*** GIVEN ENTRIES

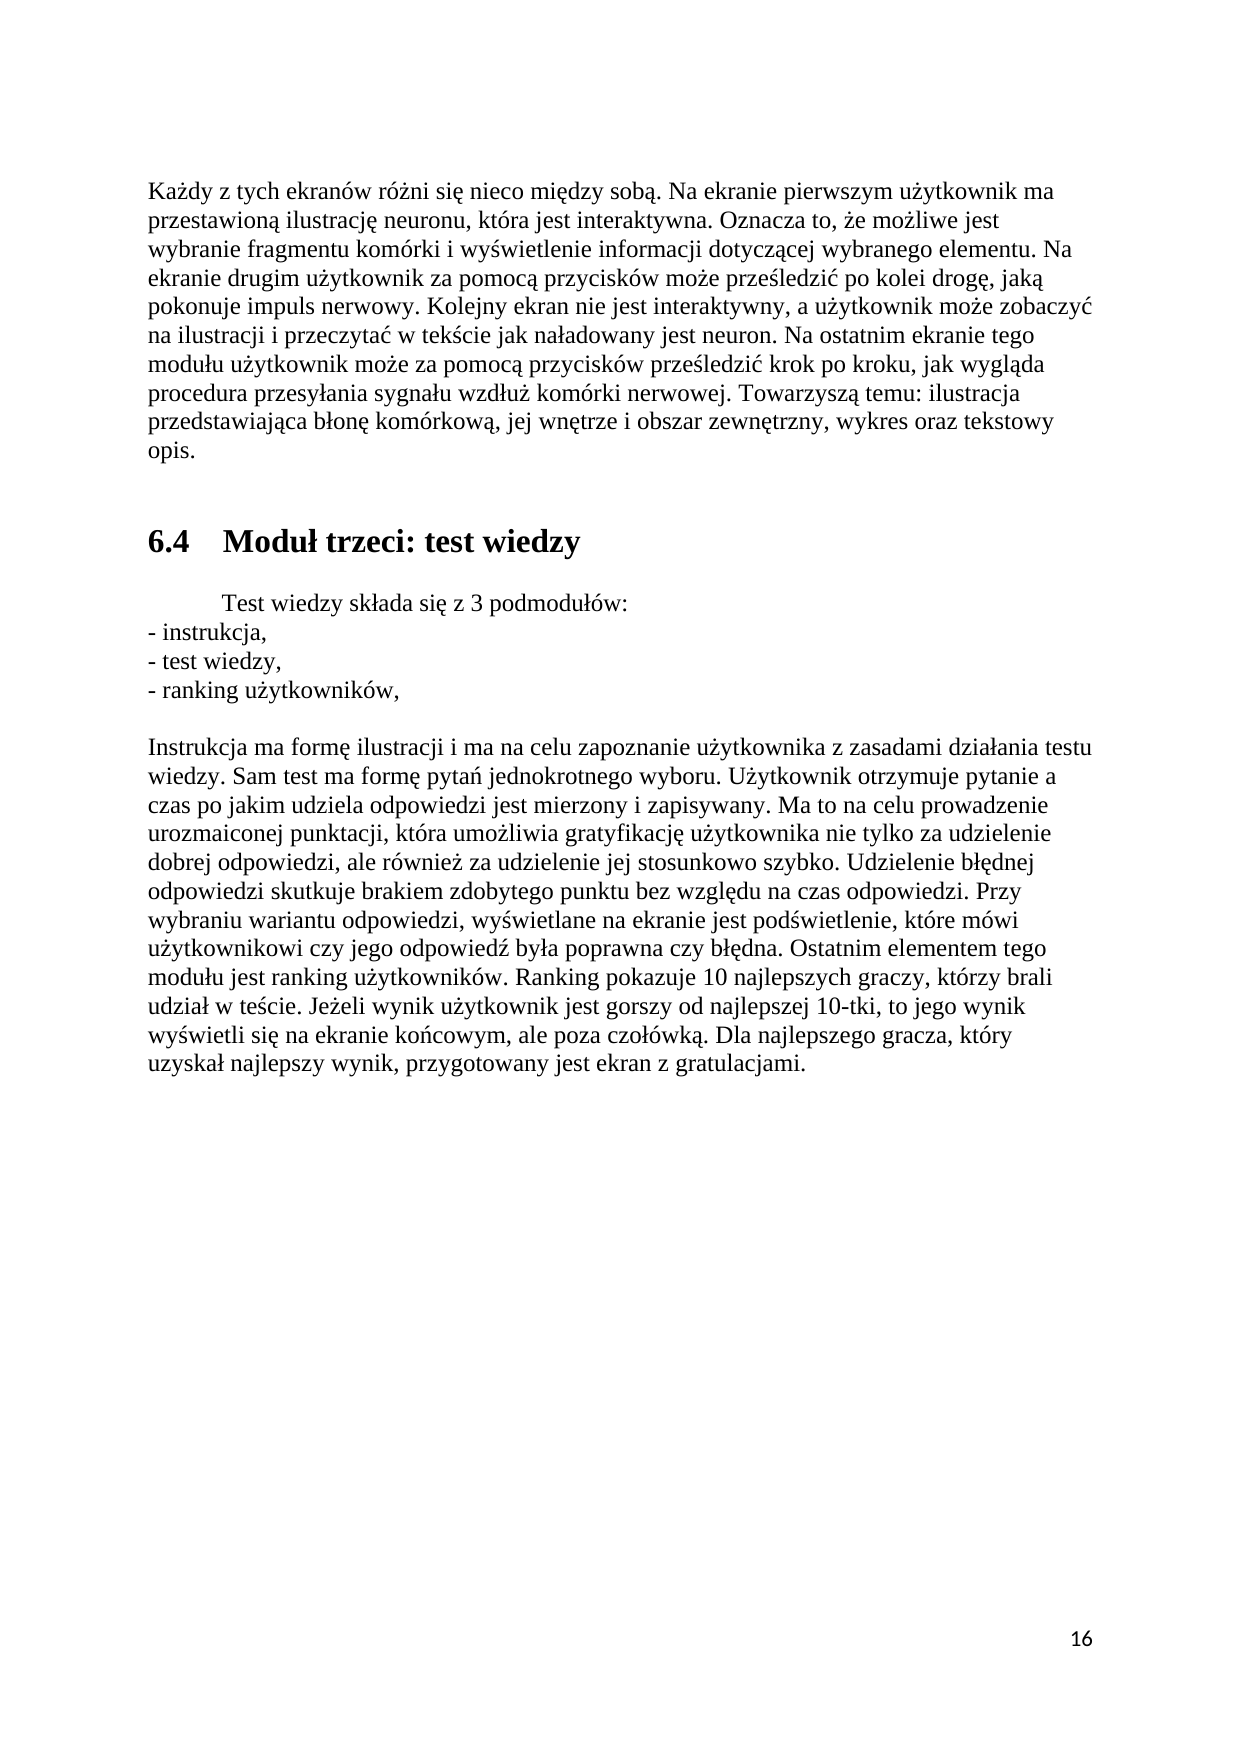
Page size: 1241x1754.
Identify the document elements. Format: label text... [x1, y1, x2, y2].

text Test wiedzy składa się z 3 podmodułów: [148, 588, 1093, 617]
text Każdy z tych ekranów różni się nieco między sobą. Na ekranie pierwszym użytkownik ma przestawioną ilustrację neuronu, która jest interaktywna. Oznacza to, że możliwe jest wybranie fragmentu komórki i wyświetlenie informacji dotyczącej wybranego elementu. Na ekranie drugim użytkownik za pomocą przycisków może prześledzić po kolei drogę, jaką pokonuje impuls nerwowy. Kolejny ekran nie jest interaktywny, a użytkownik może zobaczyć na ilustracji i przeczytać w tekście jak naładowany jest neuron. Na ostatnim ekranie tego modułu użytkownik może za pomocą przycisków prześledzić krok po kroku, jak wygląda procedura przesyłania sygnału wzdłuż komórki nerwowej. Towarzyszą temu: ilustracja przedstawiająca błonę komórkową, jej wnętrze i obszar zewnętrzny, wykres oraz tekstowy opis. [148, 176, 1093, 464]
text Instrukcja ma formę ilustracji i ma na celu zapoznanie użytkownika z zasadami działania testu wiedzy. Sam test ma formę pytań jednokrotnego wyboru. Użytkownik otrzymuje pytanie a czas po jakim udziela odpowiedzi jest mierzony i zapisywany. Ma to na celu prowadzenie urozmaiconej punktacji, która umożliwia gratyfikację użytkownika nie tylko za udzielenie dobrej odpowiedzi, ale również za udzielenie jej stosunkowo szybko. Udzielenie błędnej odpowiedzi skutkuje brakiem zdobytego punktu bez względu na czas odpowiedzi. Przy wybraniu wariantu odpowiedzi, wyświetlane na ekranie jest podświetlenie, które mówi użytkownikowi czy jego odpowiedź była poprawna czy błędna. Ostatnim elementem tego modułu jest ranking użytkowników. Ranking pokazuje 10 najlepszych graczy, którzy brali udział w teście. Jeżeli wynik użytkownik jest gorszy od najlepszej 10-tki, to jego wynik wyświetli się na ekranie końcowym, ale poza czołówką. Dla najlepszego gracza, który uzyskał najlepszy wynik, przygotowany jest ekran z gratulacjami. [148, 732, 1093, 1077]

******

# YOUR GOAL
Retype all records exactly as shown above, images excluded.

# RESULT OF THE EXERCISE
Page size: 1241x1754.
Identify the document elements. Format: label text... [x1, y1, x2, y2].

text Test wiedzy składa się z 3 podmodułów: [148, 588, 1093, 617]
text Każdy z tych ekranów różni się nieco między sobą. Na ekranie pierwszym użytkownik ma przestawioną ilustrację neuronu, która jest interaktywna. Oznacza to, że możliwe jest wybranie fragmentu komórki i wyświetlenie informacji dotyczącej wybranego elementu. Na ekranie drugim użytkownik za pomocą przycisków może prześledzić po kolei drogę, jaką pokonuje impuls nerwowy. Kolejny ekran nie jest interaktywny, a użytkownik może zobaczyć na ilustracji i przeczytać w tekście jak naładowany jest neuron. Na ostatnim ekranie tego modułu użytkownik może za pomocą przycisków prześledzić krok po kroku, jak wygląda procedura przesyłania sygnału wzdłuż komórki nerwowej. Towarzyszą temu: ilustracja przedstawiająca błonę komórkową, jej wnętrze i obszar zewnętrzny, wykres oraz tekstowy opis. [148, 176, 1093, 464]
text Instrukcja ma formę ilustracji i ma na celu zapoznanie użytkownika z zasadami działania testu wiedzy. Sam test ma formę pytań jednokrotnego wyboru. Użytkownik otrzymuje pytanie a czas po jakim udziela odpowiedzi jest mierzony i zapisywany. Ma to na celu prowadzenie urozmaiconej punktacji, która umożliwia gratyfikację użytkownika nie tylko za udzielenie dobrej odpowiedzi, ale również za udzielenie jej stosunkowo szybko. Udzielenie błędnej odpowiedzi skutkuje brakiem zdobytego punktu bez względu na czas odpowiedzi. Przy wybraniu wariantu odpowiedzi, wyświetlane na ekranie jest podświetlenie, które mówi użytkownikowi czy jego odpowiedź była poprawna czy błędna. Ostatnim elementem tego modułu jest ranking użytkowników. Ranking pokazuje 10 najlepszych graczy, którzy brali udział w teście. Jeżeli wynik użytkownik jest gorszy od najlepszej 10-tki, to jego wynik wyświetli się na ekranie końcowym, ale poza czołówką. Dla najlepszego gracza, który uzyskał najlepszy wynik, przygotowany jest ekran z gratulacjami. [148, 732, 1093, 1077]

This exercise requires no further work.